M1 and M2 Macrophages Play Different Roles in the Pathogenesis of Acute Graft-Versus-Host Disease Post-Allotransplant By Modulating Immune Microenvironment

Background: Acute graft-versus-host disease(aGVHD) remains a major complication following allogeneic hematopoietic stem cell transplantation(allo-HSCT). The pathogenesis of aGVHD is commonly considered to be caused by exaggerated and undesirable immune responses. Macrophages (MΦs) are an important immune population that are essential for disease pathogenesis. MΦs are now commonly classified as either M1, which produce pro-inflammatory cytokines, or M2, which produce anti-inflammatory cytokines. Our recent study reported that patients who received an allograft with a higher M1/M2 ratio exhibited a higher incidence of grade 2–4 aGVHD(BMT, 2019). Moreover, an aberrant M1/M2 polarization was found in the colon of aGVHD mice, and regulating the polarization of MΦs cultured from aGVHD patients towards M2 phenotype modulated T cells favoring a type 2 response in vitro(Sci China Life Sci, 2020). However, the primary subsets and function of MΦs in aGVHD patients, and the precise roles of different MΦ subsets in the development of aGVHD remain to be elucidated.
Aims: To determine the subsets and function of MΦs in primary peripheral blood(PB) of aGVHD patients. Moreover, to investigate whether M1 and M2 had different effects on the development of aGVHD, which may provide a potential therapeutic target for aGVHD patients after allo-HSCT.
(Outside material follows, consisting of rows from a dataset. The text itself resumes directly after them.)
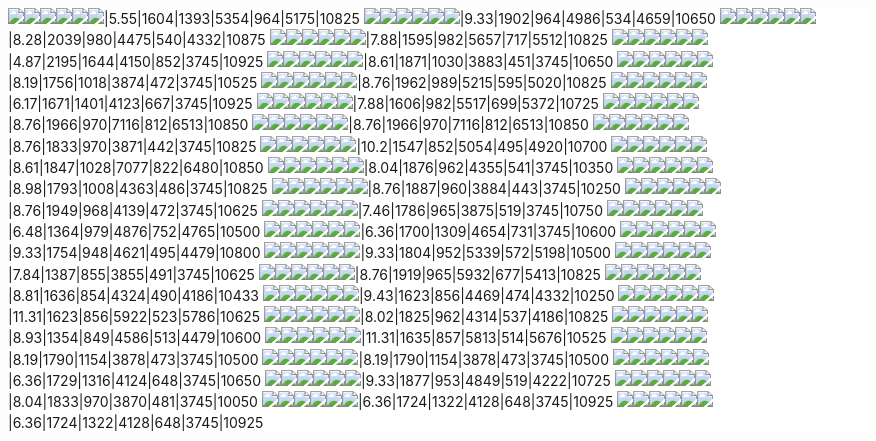 ![](/item/6672.png)![](/item/3124.png)![](/item/6673.png)![](/item/1001.png)![](/item/1055.png)![](/item/1037.png)|5.55|1604|1393|5354|964|5175|10825
![](/item/6672.png)![](/item/6673.png)![](/item/6695.png)![](/item/1001.png)![](/item/1055.png)![](/item/1038.png)|9.33|1902|964|4986|534|4659|10650
![](/item/6672.png)![](/item/3142.png)![](/item/3071.png)![](/item/1055.png)![](/item/1037.png)![](/item/1036.png)|8.28|2039|980|4475|540|4332|10875
![](/item/6672.png)![](/item/3091.png)![](/item/3181.png)![](/item/1001.png)![](/item/1055.png)![](/item/1037.png)|7.88|1595|982|5657|717|5512|10825
![](/item/6672.png)![](/item/3036.png)![](/item/3153.png)![](/item/1001.png)![](/item/1055.png)![](/item/1037.png)|4.87|2195|1644|4150|852|3745|10925
![](/item/6672.png)![](/item/3087.png)![](/item/6695.png)![](/item/1001.png)![](/item/1055.png)![](/item/1038.png)|8.61|1871|1030|3883|451|3745|10650
![](/item/6672.png)![](/item/3004.png)![](/item/3094.png)![](/item/1001.png)![](/item/1055.png)![](/item/1037.png)|8.19|1756|1018|3874|472|3745|10525
![](/item/3139.png)![](/item/6694.png)![](/item/6672.png)![](/item/1001.png)![](/item/1055.png)![](/item/1037.png)|8.76|1962|989|5215|595|5020|10825
![](/item/6672.png)![](/item/3095.png)![](/item/3153.png)![](/item/1001.png)![](/item/1055.png)![](/item/1037.png)|6.17|1671|1401|4123|667|3745|10925
![](/item/6672.png)![](/item/3091.png)![](/item/3814.png)![](/item/1001.png)![](/item/1055.png)![](/item/1037.png)|7.88|1606|982|5517|699|5372|10725
![](/item/6672.png)![](/item/3156.png)![](/item/6693.png)![](/item/1001.png)![](/item/1055.png)![](/item/1038.png)|8.76|1966|970|7116|812|6513|10850
![](/item/6672.png)![](/item/3156.png)![](/item/6696.png)![](/item/1001.png)![](/item/1055.png)![](/item/1038.png)|8.76|1966|970|7116|812|6513|10850
![](/item/6672.png)![](/item/3004.png)![](/item/6333.png)![](/item/1001.png)![](/item/1055.png)![](/item/1037.png)|8.76|1833|970|3871|442|3745|10825
![](/item/6672.png)![](/item/6631.png)![](/item/3748.png)![](/item/1001.png)![](/item/1055.png)![](/item/1036.png)|10.2|1547|852|5054|495|4920|10700
![](/item/6672.png)![](/item/3087.png)![](/item/3156.png)![](/item/1001.png)![](/item/1055.png)![](/item/1038.png)|8.61|1847|1028|7077|822|6480|10850
![](/item/6672.png)![](/item/3072.png)![](/item/3006.png)![](/item/1055.png)![](/item/1038.png)![](/item/1038.png)|8.04|1876|962|4355|541|3745|10350
![](/item/6672.png)![](/item/3072.png)![](/item/3094.png)![](/item/1001.png)![](/item/1055.png)![](/item/1037.png)|8.98|1793|1008|4363|486|3745|10825
![](/item/6672.png)![](/item/3179.png)![](/item/3508.png)![](/item/1001.png)![](/item/1055.png)![](/item/1038.png)|8.76|1887|960|3884|443|3745|10250
![](/item/6672.png)![](/item/3074.png)![](/item/6695.png)![](/item/1001.png)![](/item/1055.png)![](/item/1037.png)|8.76|1949|968|4139|472|3745|10625
![](/item/6672.png)![](/item/3046.png)![](/item/3004.png)![](/item/1001.png)![](/item/1055.png)![](/item/1038.png)|7.46|1786|965|3875|519|3745|10750
![](/item/3115.png)![](/item/3091.png)![](/item/6672.png)![](/item/1001.png)![](/item/1055.png)![](/item/1036.png)|6.48|1364|979|4876|752|4765|10500
![](/item/6672.png)![](/item/3072.png)![](/item/3153.png)![](/item/1001.png)![](/item/1055.png)![](/item/1036.png)|6.36|1700|1309|4654|731|3745|10600
![](/item/6672.png)![](/item/3748.png)![](/item/3031.png)![](/item/1001.png)![](/item/1055.png)![](/item/1036.png)|9.33|1754|948|4621|495|4479|10800
![](/item/6672.png)![](/item/3026.png)![](/item/3031.png)![](/item/1001.png)![](/item/1055.png)![](/item/1036.png)|9.33|1804|952|5339|572|5198|10500
![](/item/6672.png)![](/item/3046.png)![](/item/3115.png)![](/item/1001.png)![](/item/1055.png)![](/item/1037.png)|7.84|1387|855|3855|491|3745|10625
![](/item/6672.png)![](/item/3074.png)![](/item/3156.png)![](/item/1001.png)![](/item/1055.png)![](/item/1037.png)|8.76|1919|965|5932|677|5413|10825
![](/item/6672.png)![](/item/6693.png)![](/item/3078.png)![](/item/1001.png)![](/item/1055.png)![](/item/1036.png)|8.81|1636|854|4324|490|4186|10433
![](/item/6672.png)![](/item/3071.png)![](/item/3006.png)![](/item/1055.png)![](/item/1038.png)![](/item/1038.png)|9.43|1623|856|4469|474|4332|10250
![](/item/6672.png)![](/item/3026.png)![](/item/3181.png)![](/item/1001.png)![](/item/1055.png)![](/item/1037.png)|11.31|1623|856|5922|523|5786|10625
![](/item/6672.png)![](/item/6631.png)![](/item/3004.png)![](/item/1001.png)![](/item/1055.png)![](/item/1037.png)|8.02|1825|962|4314|537|4186|10825
![](/item/6672.png)![](/item/3748.png)![](/item/3115.png)![](/item/1001.png)![](/item/1055.png)![](/item/1036.png)|8.93|1354|849|4586|513|4479|10600
![](/item/6672.png)![](/item/3026.png)![](/item/3814.png)![](/item/1001.png)![](/item/1055.png)![](/item/1037.png)|11.31|1635|857|5813|514|5676|10525
![](/item/6672.png)![](/item/6671.png)![](/item/6693.png)![](/item/1001.png)![](/item/1055.png)![](/item/1036.png)|8.19|1790|1154|3878|473|3745|10500
![](/item/6672.png)![](/item/6671.png)![](/item/6696.png)![](/item/1001.png)![](/item/1055.png)![](/item/1036.png)|8.19|1790|1154|3878|473|3745|10500
![](/item/6672.png)![](/item/3179.png)![](/item/3153.png)![](/item/1001.png)![](/item/1055.png)![](/item/1038.png)|6.36|1729|1316|4124|648|3745|10650
![](/item/6672.png)![](/item/3072.png)![](/item/3814.png)![](/item/1001.png)![](/item/1055.png)![](/item/1037.png)|9.33|1877|953|4849|519|4222|10725
![](/item/6672.png)![](/item/3004.png)![](/item/3006.png)![](/item/1055.png)![](/item/1038.png)![](/item/1038.png)|8.04|1833|970|3870|481|3745|10050
![](/item/6672.png)![](/item/3153.png)![](/item/6693.png)![](/item/1001.png)![](/item/1055.png)![](/item/1037.png)|6.36|1724|1322|4128|648|3745|10925
![](/item/6696.png)![](/item/3153.png)![](/item/6672.png)![](/item/1001.png)![](/item/1055.png)![](/item/1037.png)|6.36|1724|1322|4128|648|3745|10925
Methods: In this prospective case-control study, a total of 20 patients with aGVHD and 20 matched patients without aGVHD(non-aGVHD) after allo-HSCT were enrolled. MΦ subsets were analyzed in aGVHD and non-aGVHD patients by flow cytometry. M1 and M2 were identified as CD14⁺CCR2⁺CD68⁺ and CD14⁺CX3CR1⁺CD163⁺, respectively. In order to determine the function of MΦs in patients with aGVHD and non-aGVHD, the phagocytosis was analyzed using a DiI-AcLDL assay. The protein expressions for the costimulatory molecules and the cytokine production of MΦs were measured by flow cytometry. To further investigate its mechanism, RNA sequencing (RNA-Seq) was performed to analyze the gene expression profiles of MΦs. Subsequently, to explore the role of different subsets of MΦs in the development of aGVHD, M1 and M2 were infused into aGVHD mice, respectively. Mice were monitored for survival, weight, and aGVHD score. Histological scores of tissues from aGVHD target organs (liver, intestine, spleen and skin) were evaluated by HE staining.

Results: When compared with non-aGVHD patients, MΦs in primary PB of aGVHD patients were polarized towards pro-inflammatory M1, characterized by an elevated proportion of M1 and a reduced proportion of M2. Furthermore, MΦs isolated from aGVHD patients exhibited lower phagocytic function, higher expression of TNF-α and IL-6 and higher expression of costimulatory molecules CD80 and CD86. Consistent with the increased activated MΦs from aGVHD patients, the mRNA levels of genes involved in the pro-inflammatory M1 polarization, antigen presenting and promoting the activation of T cells pathway were substantially elevated in MΦs of aGVHD patients compared to those in non-aGVHD patients. Importantly, in vivo infusion with pro-inflammatory M1 aggravated aGVHD response by modulating immune microenvironment of spleen and liver in mice, characterized by enhanced effector function of T cell, including elevated percentages of Tc1, Th1 and Th17 as well as increased proliferation of T cells from spleen and liver. By contrast, infusion with anti-inflammatory M2 alleviated aGVHD through down-regulating the activity of T cells derived from aGVHD mice, characterized by decreased proliferation and decreased percentages of Tc1, Th1 and Th17.

Summary/Conclusion: The current study demonstrated that the primary MΦs in aGVHD patients preferentially polarize into pro-inflammatory M1. Moreover, M1 aggravate aGVHD whereas M2 ameliorate aGVHD by differently modulating immune microenvironment. Although further validation is required, modulating the polarization state of MΦs promises to be a novel therapeutic target for aGVHD patients after allo-HSCT.